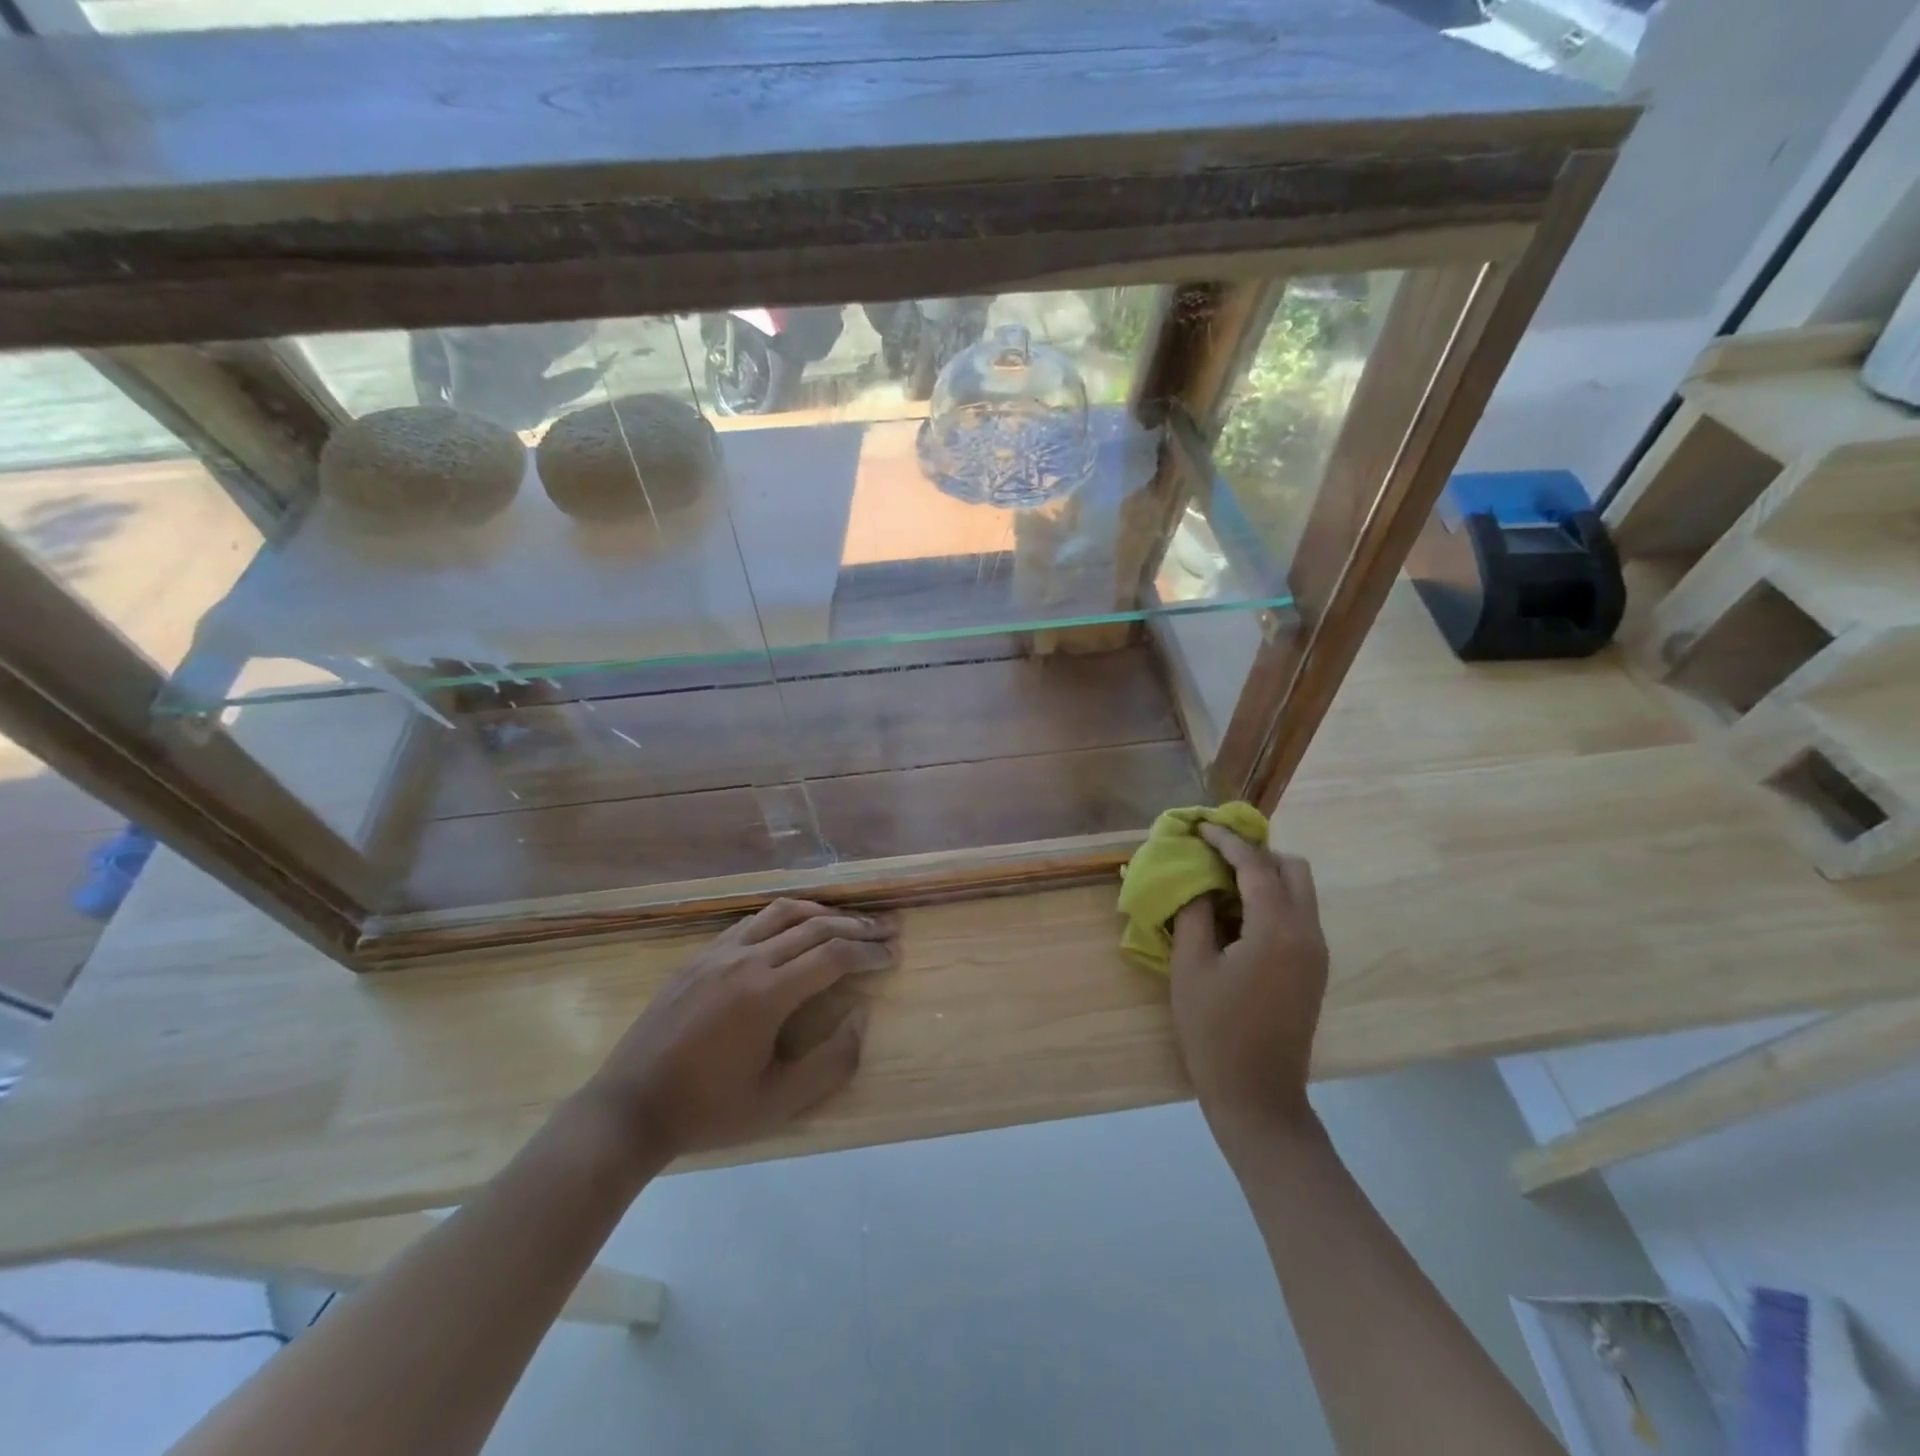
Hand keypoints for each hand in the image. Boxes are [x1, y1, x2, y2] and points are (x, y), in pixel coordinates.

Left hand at [582, 899, 900, 1168]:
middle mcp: (745, 960)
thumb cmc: (708, 1111)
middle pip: (815, 926)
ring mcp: (718, 952)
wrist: (628, 1108)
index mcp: (766, 994)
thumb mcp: (778, 1103)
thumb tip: (862, 1015)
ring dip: (824, 912)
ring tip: (850, 921)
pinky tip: (796, 929)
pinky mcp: (700, 956)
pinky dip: (786, 917)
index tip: (894, 955)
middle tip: (888, 929)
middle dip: (858, 926)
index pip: (833, 956)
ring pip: (783, 912)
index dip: (870, 953)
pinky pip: (753, 921)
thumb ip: (832, 1061)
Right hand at [1170, 827, 1328, 1150]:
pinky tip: (1237, 915)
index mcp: (1277, 930)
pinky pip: (1298, 916)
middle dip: (1256, 853)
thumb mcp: (1191, 966)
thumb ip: (1194, 914)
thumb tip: (1198, 883)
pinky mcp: (1313, 970)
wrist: (1258, 1095)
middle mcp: (1307, 933)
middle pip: (1293, 869)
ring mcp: (1316, 953)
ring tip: (1221, 882)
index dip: (1226, 841)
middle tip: (1215, 855)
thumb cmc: (1215, 1031)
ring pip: (1300, 892)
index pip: (1256, 865)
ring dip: (1265, 877)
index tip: (1200, 828)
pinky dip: (1272, 901)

··········

WHAT YOU NEED TO DO
Your answer must be the entries written out word for word, without their pictures.

RESULT OF THIS EXERCISE
Hand keypoints for each hand in the image. Boxes are [x1, y1, x2, y2] and points are (x, y), in pixel coordinates.

Left hand at [582, 899, 900, 1168]:
middle mcp: (745, 960)
thumb cmc: (708, 1111)
middle pip: (815, 926)
ring mcp: (718, 952)
wrist: (628, 1108)
index mcp: (766, 994)
thumb mcp: (778, 1103)
thumb tip: (862, 1015)
ring dip: (824, 912)
ring tip: (850, 921)
pinky tip: (796, 929)
pinky mcp: (700, 956)
pinky dip: (786, 917)
index tip: (894, 955)
middle tip: (888, 929)
middle dip: (858, 926)
index pip: (833, 956)
ring pip: (783, 912)
index dip: (870, 953)
pinky pip: (753, 921)
thumb ip: (832, 1061)
Right hand at [1170, 827, 1328, 1150]:
pinky tip: (1237, 915)
index mcp: (1277, 930)
pinky pip: (1298, 916)
middle dip: (1256, 853)
thumb mcp: (1191, 966)
thumb ip: (1194, 914)
thumb tip: (1198, 883)
pinky mcp: (1313, 970)
wrist: (1258, 1095)
middle mcp: (1307, 933)
middle pip: (1293, 869)
ring mcp: (1316, 953)
ring tip: (1221, 882)
index dip: (1226, 841)
middle tip: (1215, 855)
thumb cmc: (1215, 1031)
ring pip: (1300, 892)
index pip: (1256, 865)
ring dip: (1265, 877)
index tip: (1200, 828)
pinky dip: (1272, 901)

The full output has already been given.